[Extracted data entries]

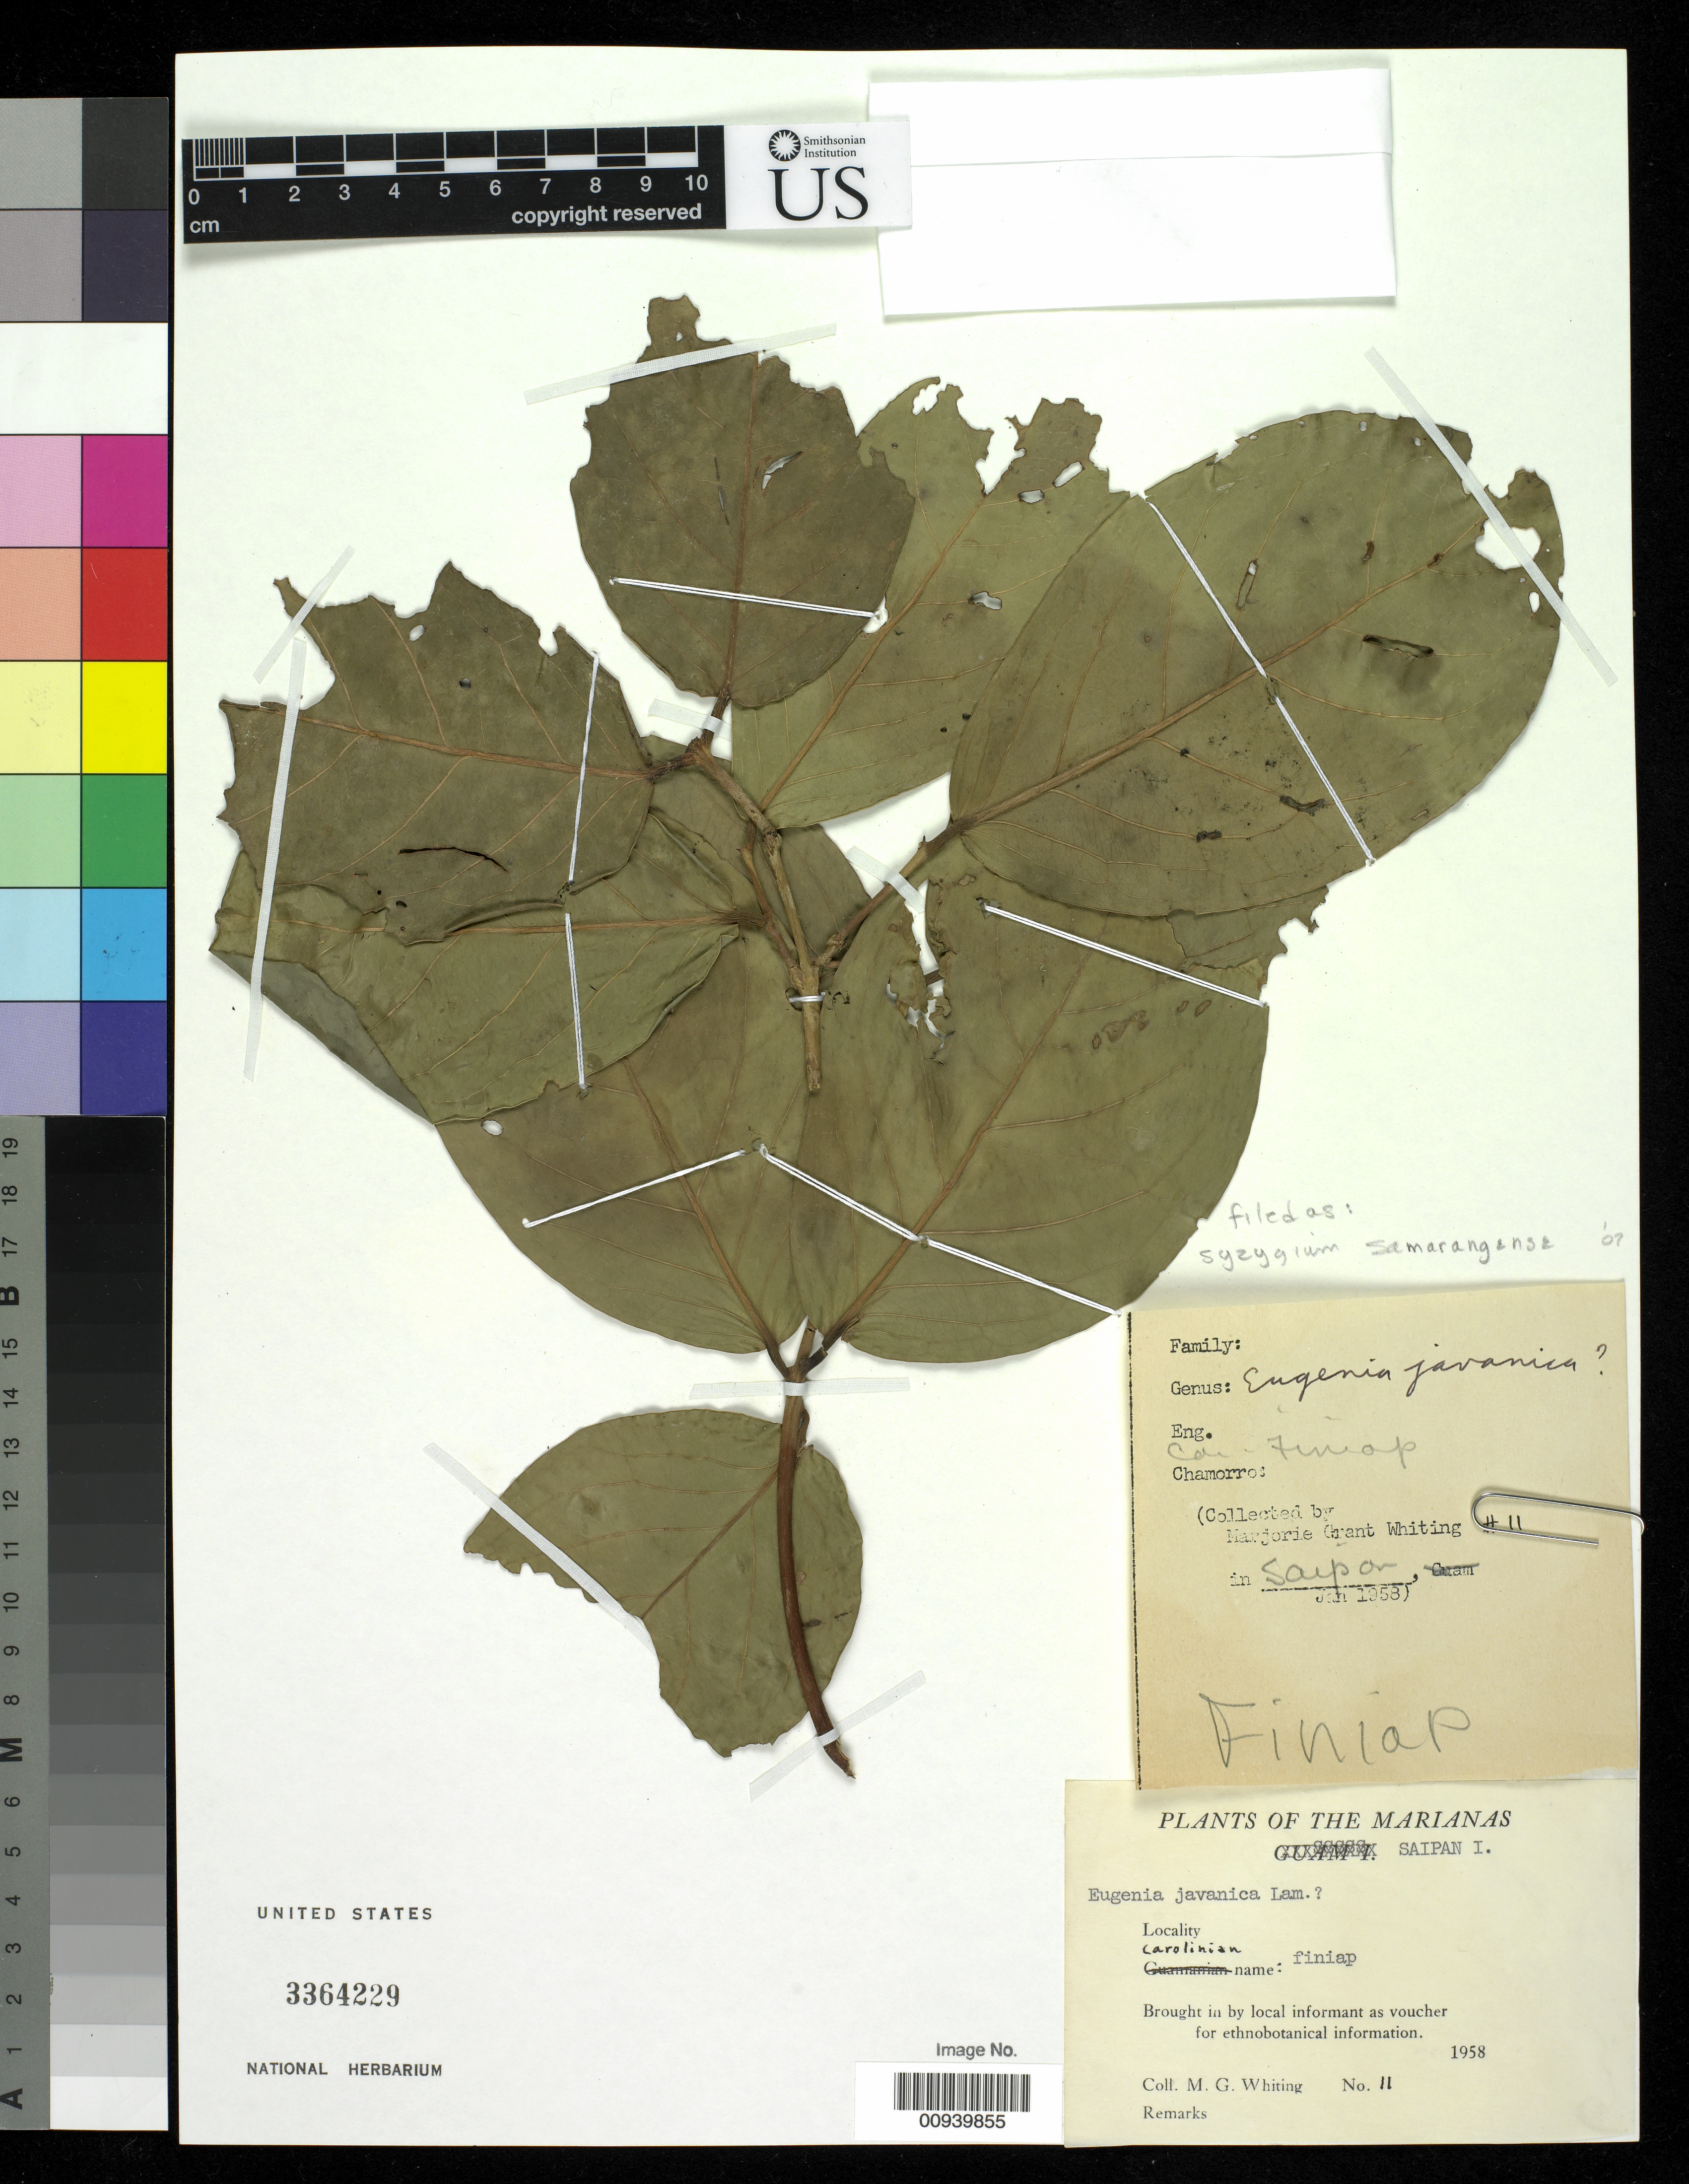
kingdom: Plantae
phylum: Tracheophyta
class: Magnoliopsida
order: Myrtales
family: Myrtaceae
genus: Syzygium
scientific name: Syzygium samarangense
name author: (Blume) Merr. & L.M. Perry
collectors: M. Whiting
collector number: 11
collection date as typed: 1958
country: Northern Mariana Islands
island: Saipan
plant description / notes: Cited by Byng et al., Phytotaxa 427(2): 124. 2019.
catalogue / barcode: US 3364229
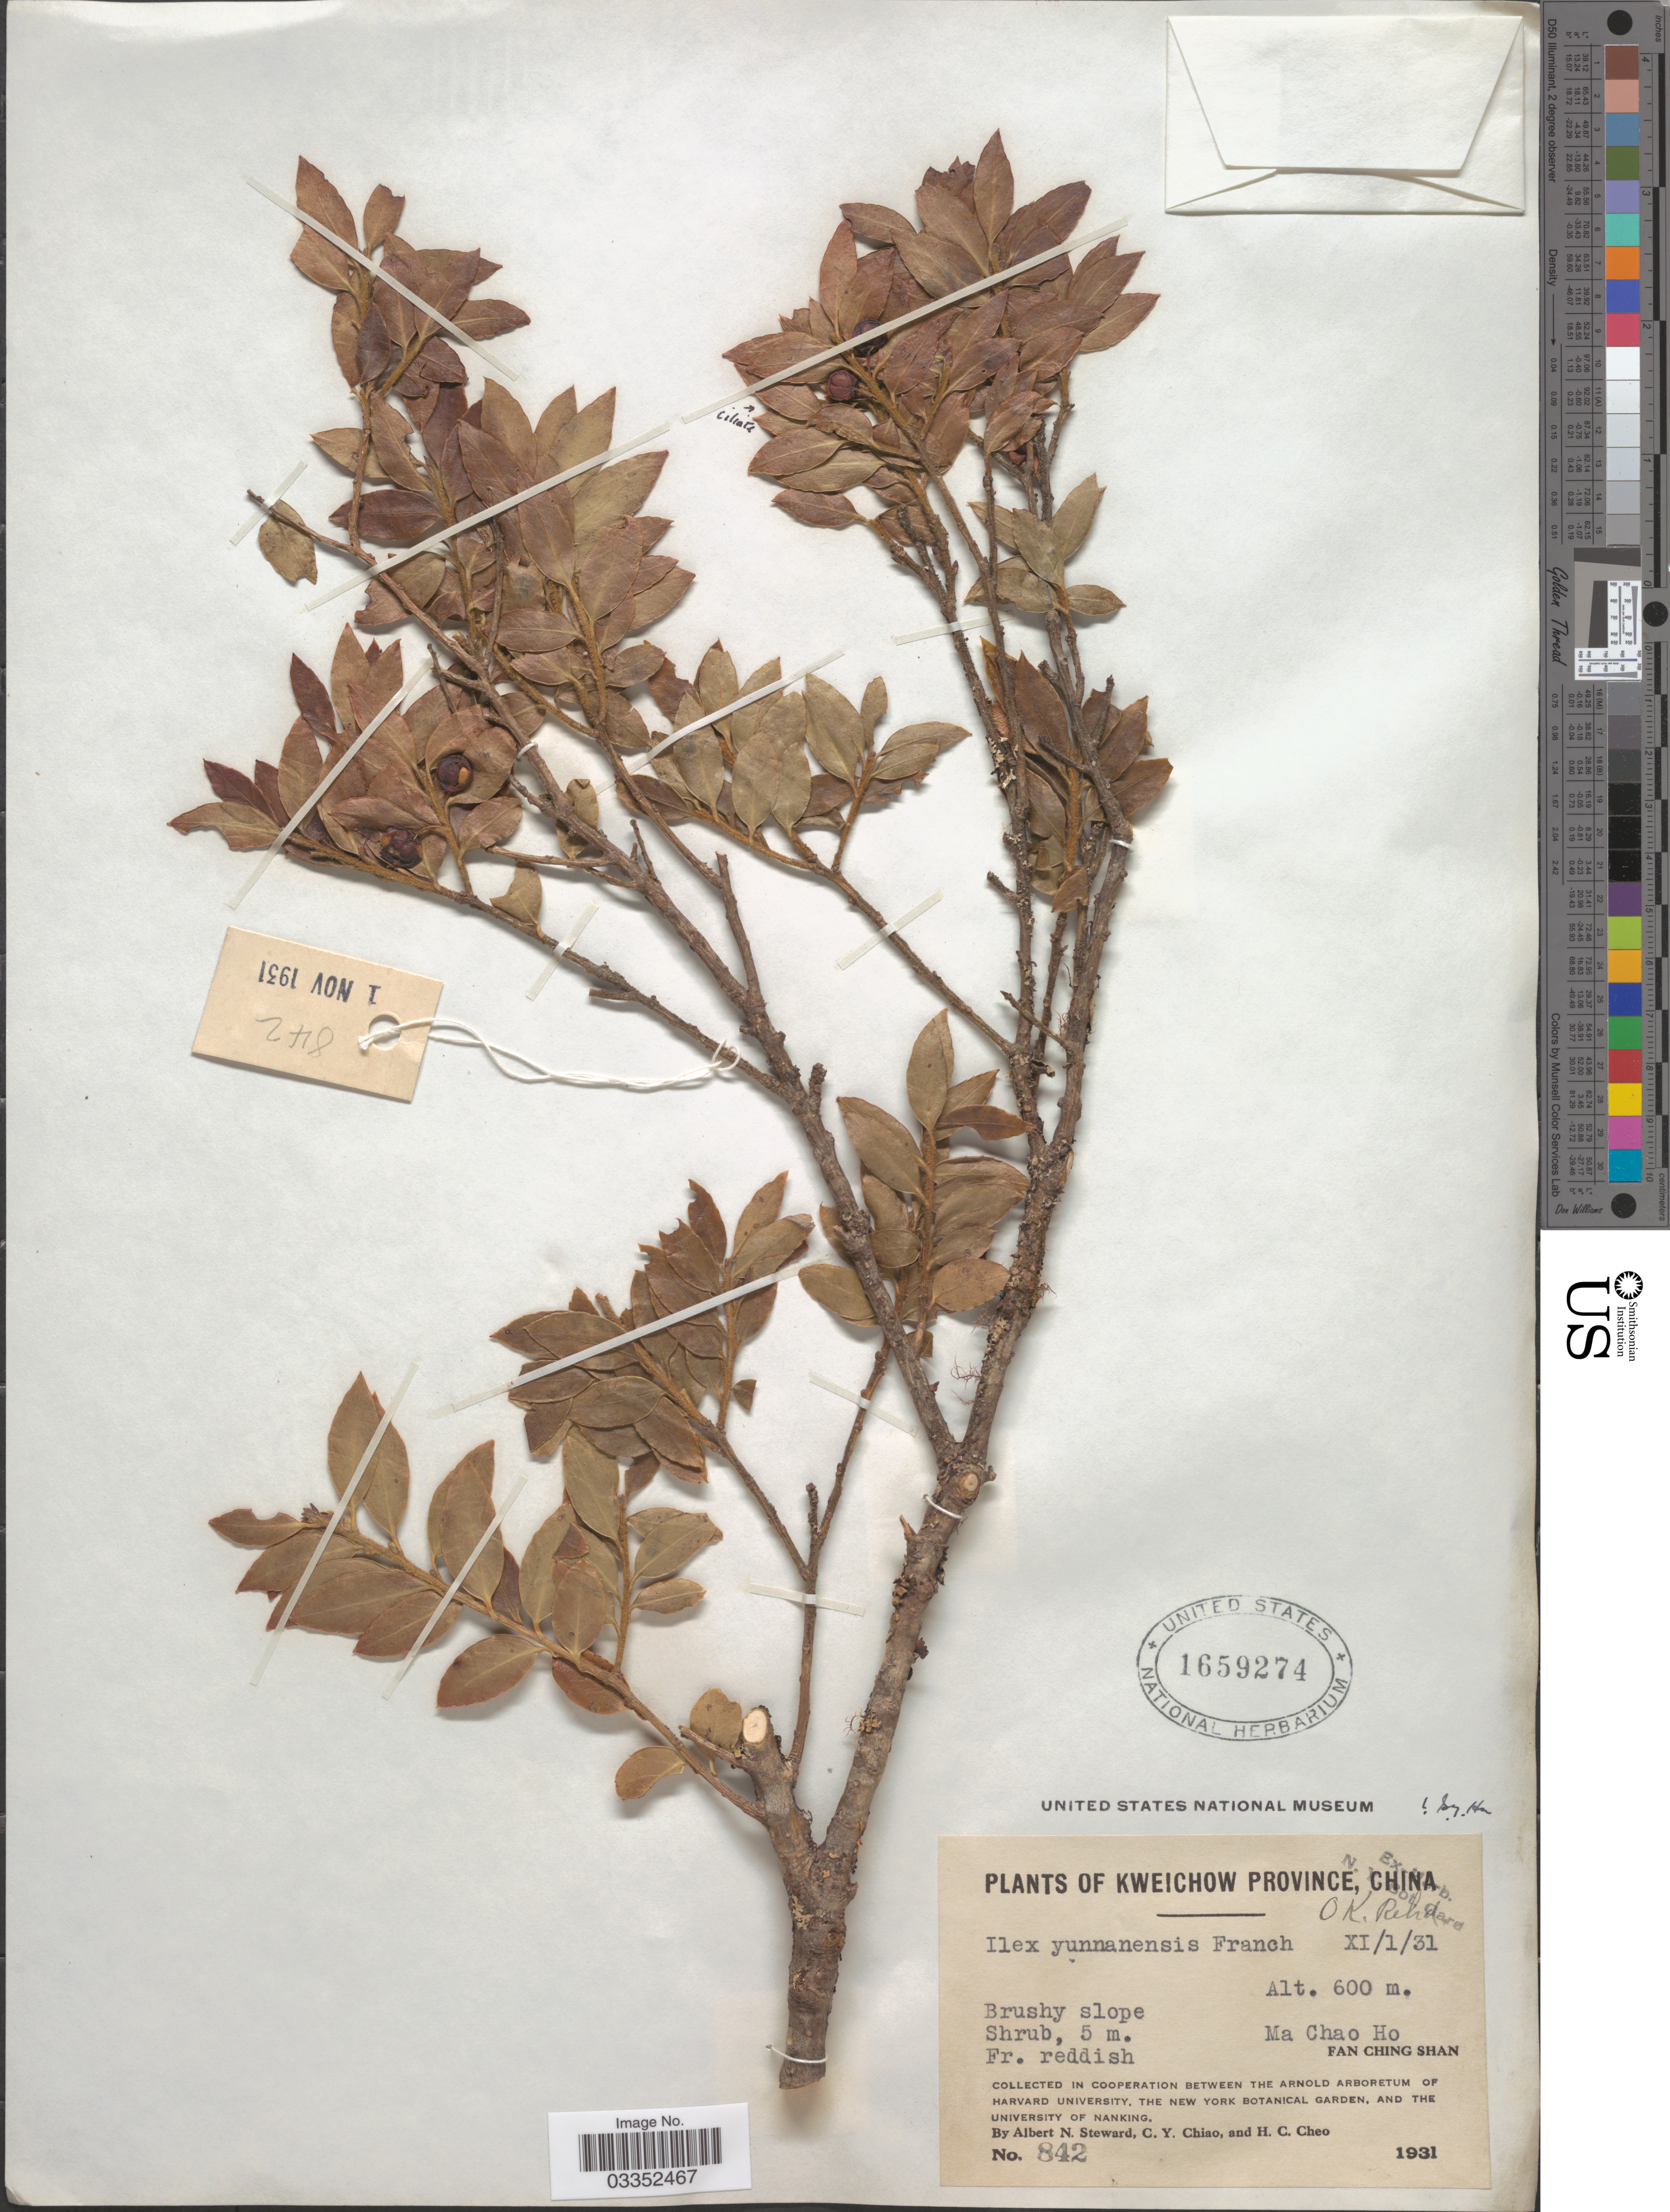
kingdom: Plantae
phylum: Tracheophyta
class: Magnoliopsida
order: Aquifoliales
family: Aquifoliaceae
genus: Ilex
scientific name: Ilex yunnanensis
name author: Franch.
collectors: A. N. Steward, C. Y. Chiao & H. Cheo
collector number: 842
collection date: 1931-11-01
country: China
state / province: Guizhou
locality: Kweichow Province, Ma Chao Ho, Fan Ching Shan.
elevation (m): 600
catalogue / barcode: US 1659274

Problem statement:
Reproduce every line of the material above word for word, omitting the pictures.

Answer to the task:
kingdom: Plantae
phylum: Tracheophyta
class: Magnoliopsida
order: Myrtales
family: Myrtaceae
genus: Syzygium
scientific name: Syzygium samarangense
name author: (Blume) Merr. & L.M. Perry
collectors: M. Whiting
collector number: 11
collection date as typed: 1958
country: Northern Mariana Islands
island: Saipan
plant description / notes: Cited by Byng et al., Phytotaxa 427(2): 124. 2019.
catalogue / barcode: US 3364229
kingdom: Plantae
phylum: Tracheophyta
class: Magnoliopsida
order: Aquifoliales
family: Aquifoliaceae
genus: Ilex
scientific name: Ilex yunnanensis
name author: Franch.
collectors: A. N. Steward, C. Y. Chiao & H. Cheo
collector number: 842
collection date: 1931-11-01
country: China
state / province: Guizhou
locality: Kweichow Province, Ma Chao Ho, Fan Ching Shan.
elevation (m): 600
catalogue / barcode: US 1659274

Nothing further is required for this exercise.